If 2% of Apple’s users were converted into subscribers for the new music service, Apple would instantly surpass Spotify. Provided that it is very unlikely that users subscribe two paid services at the same time, the more Apple gets, the worse off Spotify becomes. It reminds me of the early ages of Internet Explorer when it started being distributed with Windows. In just a matter of years, the browser captured more than 90% of market share and killed off the once leader and now defunct Netscape Navigator. It’s tough when you have to compete against someone that is bigger than you and doesn’t even care about making a profit. Spotify needs some leverage before it is too late.

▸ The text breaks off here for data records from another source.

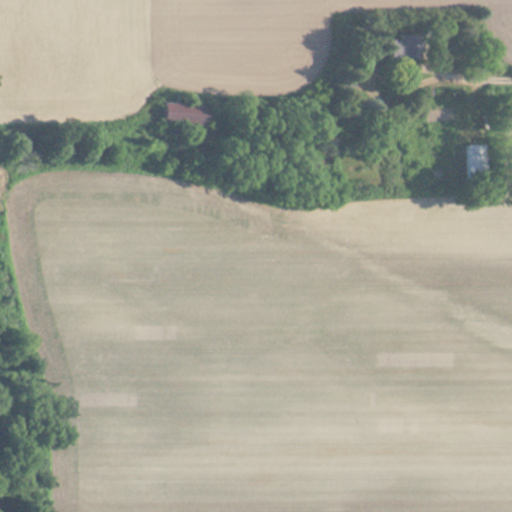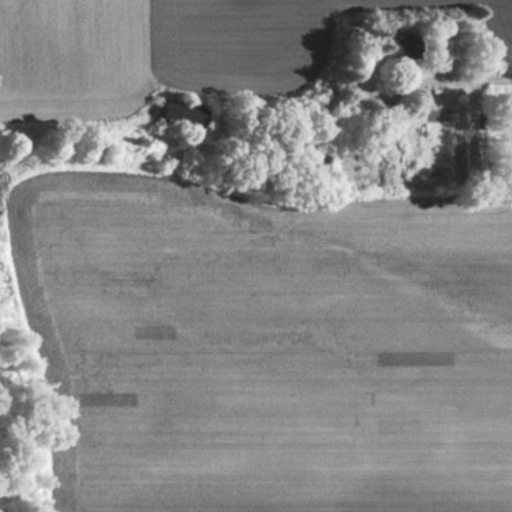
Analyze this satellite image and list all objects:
building: (405, 47)
building: (184, 115)
building: (475, 162)
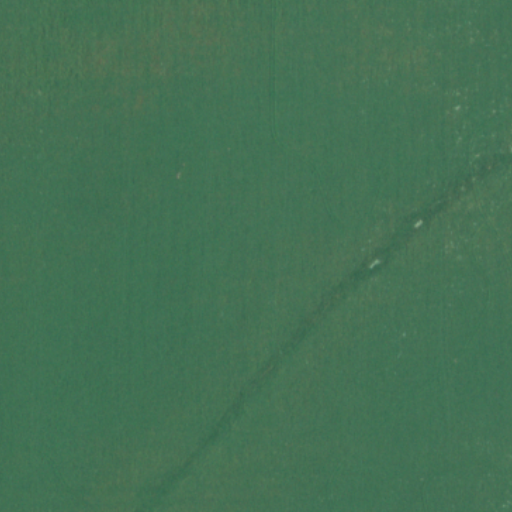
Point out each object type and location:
crop: (256, 256)
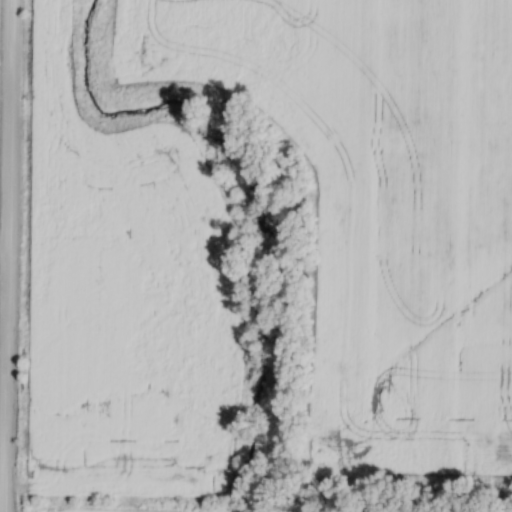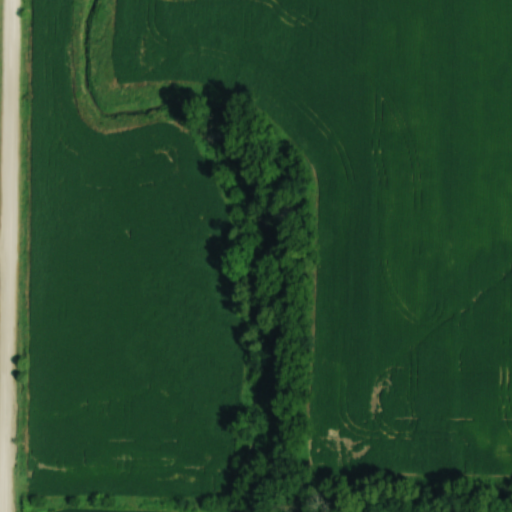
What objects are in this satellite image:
road: (6, 256)
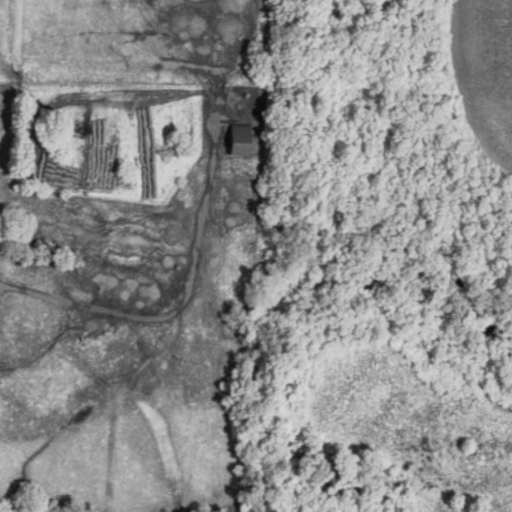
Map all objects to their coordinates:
building: (237, 140)
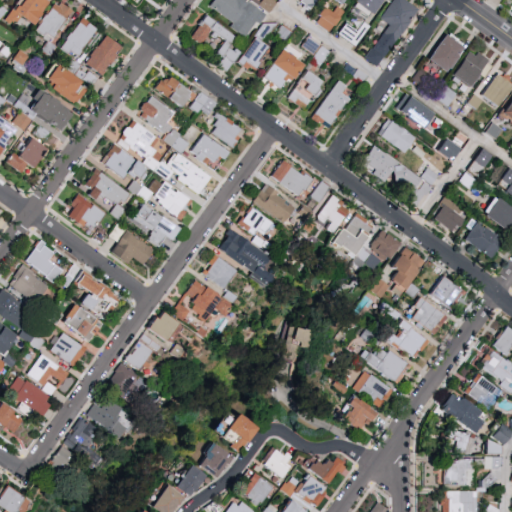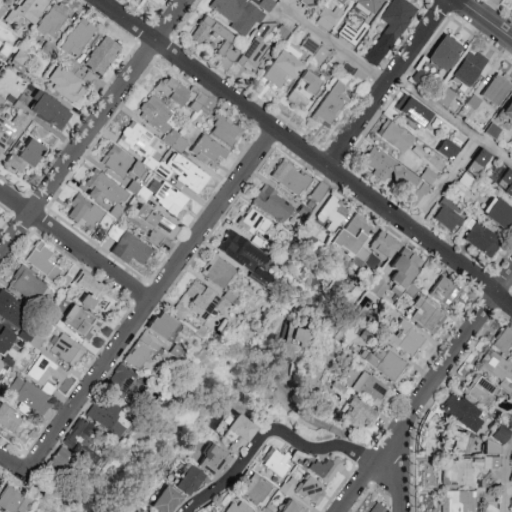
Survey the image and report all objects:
building: (338, 1)
building: (265, 4)
building: (306, 4)
building: (364, 4)
building: (33, 9)
building: (235, 14)
building: (14, 16)
building: (324, 18)
building: (56, 19)
building: (393, 20)
road: (483, 20)
building: (351, 32)
building: (81, 37)
building: (214, 40)
building: (1, 43)
building: (307, 44)
road: (337, 51)
building: (440, 52)
building: (105, 54)
building: (250, 54)
building: (468, 67)
building: (278, 69)
building: (417, 76)
building: (70, 84)
road: (385, 84)
building: (494, 89)
building: (302, 90)
building: (169, 91)
building: (473, 101)
building: (199, 103)
building: (329, 105)
road: (108, 107)
building: (55, 109)
building: (410, 110)
building: (506, 110)
building: (153, 114)
road: (451, 120)
building: (222, 130)
building: (491, 130)
building: (393, 135)
building: (2, 139)
building: (173, 141)
building: (446, 148)
building: (37, 152)
road: (303, 153)
building: (478, 157)
building: (19, 163)
building: (119, 163)
building: (392, 174)
building: (287, 178)
building: (501, 179)
road: (441, 184)
building: (103, 189)
building: (317, 191)
building: (167, 199)
road: (15, 203)
building: (270, 203)
building: (81, 212)
building: (330, 213)
building: (498, 215)
building: (446, 217)
building: (0, 218)
building: (252, 222)
building: (151, 225)
road: (15, 234)
building: (347, 235)
building: (481, 239)
building: (380, 244)
building: (127, 248)
building: (240, 253)
road: (90, 257)
building: (364, 258)
building: (40, 262)
building: (402, 268)
building: (215, 272)
building: (25, 284)
building: (377, 287)
building: (442, 291)
building: (92, 295)
building: (201, 300)
road: (148, 303)
building: (10, 307)
building: (177, 311)
building: (424, 316)
building: (77, 323)
building: (157, 325)
building: (404, 338)
building: (5, 340)
building: (503, 341)
building: (295, 343)
building: (65, 349)
building: (139, 350)
building: (383, 362)
building: (498, 370)
building: (45, 373)
building: (118, 380)
building: (369, 388)
road: (425, 392)
building: (27, 395)
building: (460, 411)
building: (353, 414)
building: (105, 418)
building: (7, 420)
building: (220, 420)
building: (235, 432)
building: (498, 434)
building: (239, 436)
road: (272, 437)
building: (455, 439)
building: (78, 441)
building: (489, 448)
building: (58, 456)
building: (212, 460)
building: (275, 462)
building: (491, 462)
building: (216, 463)
building: (277, 465)
road: (13, 467)
building: (324, 469)
building: (457, 471)
building: (327, 472)
road: (398, 474)
building: (510, 477)
road: (504, 479)
building: (488, 480)
building: (188, 481)
building: (191, 483)
building: (254, 488)
building: (256, 490)
building: (305, 490)
building: (305, 492)
building: (165, 500)
building: (460, 500)
building: (9, 501)
building: (169, 502)
building: (235, 507)
building: (288, 507)
building: (375, 507)
building: (293, 508)
building: (214, 509)
building: (238, 509)
building: (135, 510)
building: (270, 510)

Apple’s music service is aimed at contributing to Apple’s corporate image and retaining users within the eco-system. It may be seen as a marketing cost for the company. On the contrary, Spotify must make money from streaming at some point. But with Apple looking likely to grab a chunk of the market, Spotify may never get the number of paid users it needs to overcome the royalties hurdle. If nothing is done, Spotify will end as another Netscape Navigator or maybe another Blackberry – currently a very tiny shadow of what it once was. Spotify delayed a rumoured IPO for too long and now it may already be too late. The equity market is approaching a top and if Pandora’s equity is a good proxy for Spotify, I would say this is not the best time for an IPO.


The only salvation here is through acquisition. Spotify must make a huge partnership or be acquired by a major player. There were some rumours months ago of Spotify being acquired by Google. The business was by then valued north of €10 billion. But then the deal broke as Google was scared away due to the 80% payout in royalties. And, of course, Google is not in a hurry, as the company believes Youtube is a good music streaming service. The other big player is Microsoft. The company has been acquiring a few existing key businesses like Skype and Nokia. Spotify offers Microsoft the opportunity to beat the market in an important industry and will help rebuild its corporate image at a time Apple is approaching a turning point. This would keep Spotify alive and in the fight on equal terms against Apple.

Regarding Apple, I believe the mocking of Tim Cook’s presentation makes more sense than ever. There’s nothing new coming from Apple these days. The Steve Jobs era is gone and Apple is nearing a turning point. Jobs’ vision on simplicity has been reversed, as Apple’s OSs are ever more complex and slow. It’s true there’s a new watch, but there is also an iPad Mini that is equal to its previous version. There’s still a lot of juice to come from the iPads and iPhones, I believe, but when the music is over I’m not sure about the Tim Cook Apple’s capacity to innovate and lead the market. If you want proof, just take a look at the huge cash pile on which the company is sitting – they just can’t find a way to invest it.